_Task directions_. Filter the listing down to the lines containing the word "print".

_Provided data_.
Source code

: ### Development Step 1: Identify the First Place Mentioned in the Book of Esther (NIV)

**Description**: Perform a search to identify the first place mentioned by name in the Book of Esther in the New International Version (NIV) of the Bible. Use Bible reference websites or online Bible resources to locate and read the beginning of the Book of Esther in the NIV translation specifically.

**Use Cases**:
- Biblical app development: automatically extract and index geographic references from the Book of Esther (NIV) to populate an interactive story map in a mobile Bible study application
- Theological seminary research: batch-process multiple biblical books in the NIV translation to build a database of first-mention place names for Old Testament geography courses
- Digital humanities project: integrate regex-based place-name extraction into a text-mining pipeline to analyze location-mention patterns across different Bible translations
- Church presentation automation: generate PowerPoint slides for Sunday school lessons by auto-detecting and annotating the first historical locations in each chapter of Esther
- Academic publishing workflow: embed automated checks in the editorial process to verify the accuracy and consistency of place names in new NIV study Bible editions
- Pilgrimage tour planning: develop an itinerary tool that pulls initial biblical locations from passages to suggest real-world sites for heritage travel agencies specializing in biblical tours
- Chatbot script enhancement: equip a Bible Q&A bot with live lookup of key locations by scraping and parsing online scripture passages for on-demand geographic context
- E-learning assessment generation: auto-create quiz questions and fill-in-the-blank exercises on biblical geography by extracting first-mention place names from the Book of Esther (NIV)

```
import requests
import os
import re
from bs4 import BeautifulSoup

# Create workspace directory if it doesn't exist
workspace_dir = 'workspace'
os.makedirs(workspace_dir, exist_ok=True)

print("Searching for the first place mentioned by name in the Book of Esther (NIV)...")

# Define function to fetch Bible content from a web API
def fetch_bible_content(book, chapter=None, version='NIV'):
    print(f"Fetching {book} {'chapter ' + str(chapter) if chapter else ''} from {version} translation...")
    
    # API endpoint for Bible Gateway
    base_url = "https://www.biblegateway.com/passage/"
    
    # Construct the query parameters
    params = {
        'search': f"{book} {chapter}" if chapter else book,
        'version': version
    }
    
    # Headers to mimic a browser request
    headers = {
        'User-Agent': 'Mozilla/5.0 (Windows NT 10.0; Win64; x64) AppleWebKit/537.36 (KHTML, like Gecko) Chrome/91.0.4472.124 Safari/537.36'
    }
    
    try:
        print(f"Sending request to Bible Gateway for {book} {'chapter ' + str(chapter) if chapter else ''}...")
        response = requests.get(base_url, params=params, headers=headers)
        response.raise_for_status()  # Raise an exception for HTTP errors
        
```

...

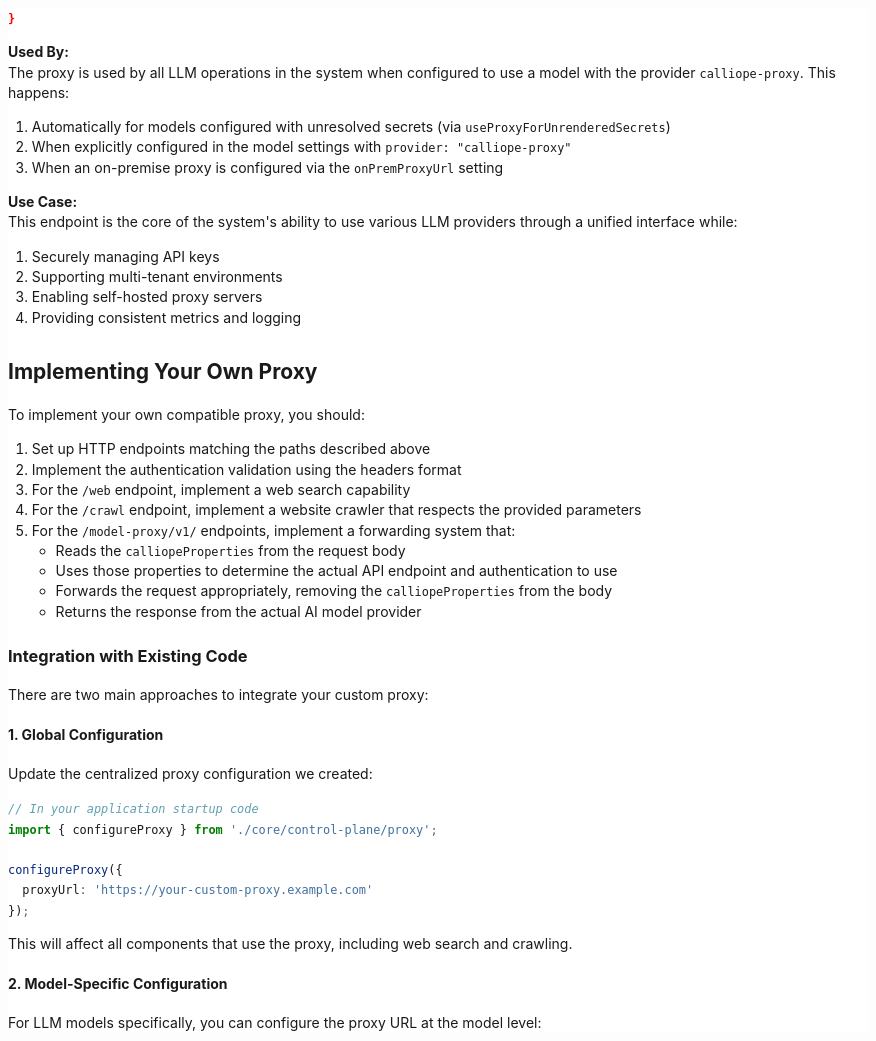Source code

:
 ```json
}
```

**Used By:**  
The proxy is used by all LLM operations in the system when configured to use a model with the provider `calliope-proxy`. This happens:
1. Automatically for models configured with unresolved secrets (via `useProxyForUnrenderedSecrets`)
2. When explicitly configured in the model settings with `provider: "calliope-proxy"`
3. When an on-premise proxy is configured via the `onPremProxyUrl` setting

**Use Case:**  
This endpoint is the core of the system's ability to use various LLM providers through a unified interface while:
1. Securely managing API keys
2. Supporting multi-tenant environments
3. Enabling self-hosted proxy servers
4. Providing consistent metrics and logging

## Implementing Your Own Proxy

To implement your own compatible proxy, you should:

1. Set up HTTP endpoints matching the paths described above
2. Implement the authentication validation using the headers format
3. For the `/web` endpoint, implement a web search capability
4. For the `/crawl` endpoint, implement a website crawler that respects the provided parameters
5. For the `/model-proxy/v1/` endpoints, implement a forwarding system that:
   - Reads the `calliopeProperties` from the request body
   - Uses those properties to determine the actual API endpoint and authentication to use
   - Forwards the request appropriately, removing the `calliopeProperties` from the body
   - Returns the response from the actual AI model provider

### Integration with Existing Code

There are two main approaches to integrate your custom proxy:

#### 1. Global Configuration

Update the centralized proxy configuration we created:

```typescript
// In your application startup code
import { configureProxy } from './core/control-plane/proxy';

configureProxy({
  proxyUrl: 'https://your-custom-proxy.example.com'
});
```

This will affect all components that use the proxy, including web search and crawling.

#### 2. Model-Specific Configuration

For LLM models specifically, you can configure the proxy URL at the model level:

--

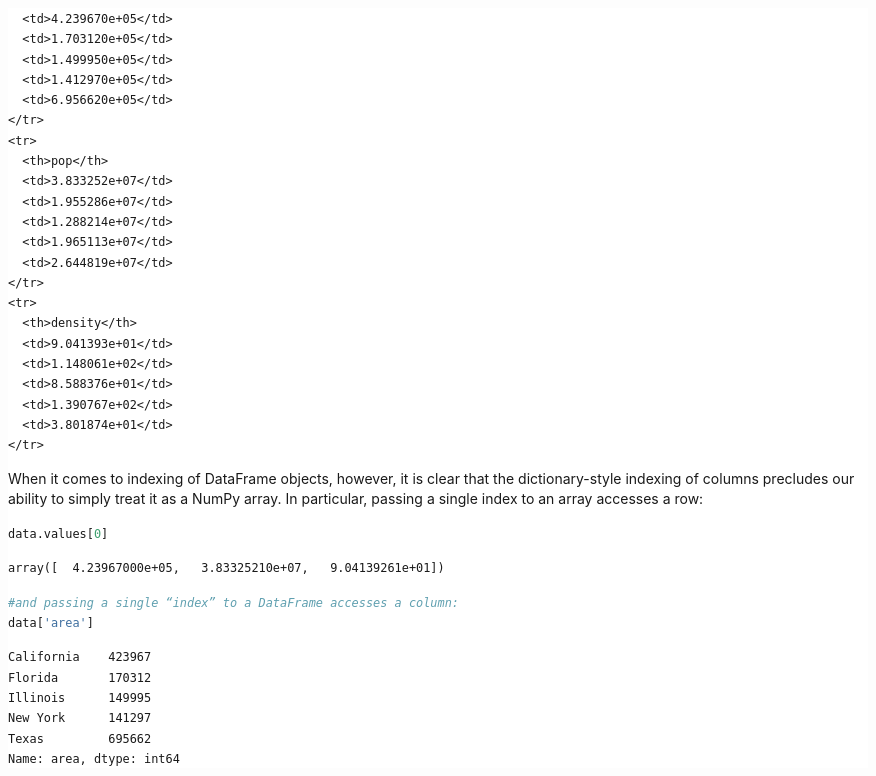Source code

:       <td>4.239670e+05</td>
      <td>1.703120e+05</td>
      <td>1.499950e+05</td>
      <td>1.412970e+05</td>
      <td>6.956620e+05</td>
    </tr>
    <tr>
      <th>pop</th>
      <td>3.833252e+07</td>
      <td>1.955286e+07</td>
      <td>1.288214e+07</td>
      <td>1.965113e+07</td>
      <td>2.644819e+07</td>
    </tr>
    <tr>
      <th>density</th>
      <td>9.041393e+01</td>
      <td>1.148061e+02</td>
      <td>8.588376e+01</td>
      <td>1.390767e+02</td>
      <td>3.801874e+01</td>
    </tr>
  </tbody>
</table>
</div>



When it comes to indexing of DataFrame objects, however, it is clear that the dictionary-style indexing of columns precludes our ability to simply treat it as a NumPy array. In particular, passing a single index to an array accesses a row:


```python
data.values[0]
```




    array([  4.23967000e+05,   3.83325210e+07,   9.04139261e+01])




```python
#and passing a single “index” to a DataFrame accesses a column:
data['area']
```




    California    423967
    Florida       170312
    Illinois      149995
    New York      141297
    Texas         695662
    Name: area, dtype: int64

_Solution_.
print("Searching for the first place mentioned by name in the Book of Esther (NIV)...")
    print(f"Fetching {book} {'chapter ' + str(chapter) if chapter else ''} from {version} translation...")
        print(f"Sending request to Bible Gateway for {book} {'chapter ' + str(chapter) if chapter else ''}...")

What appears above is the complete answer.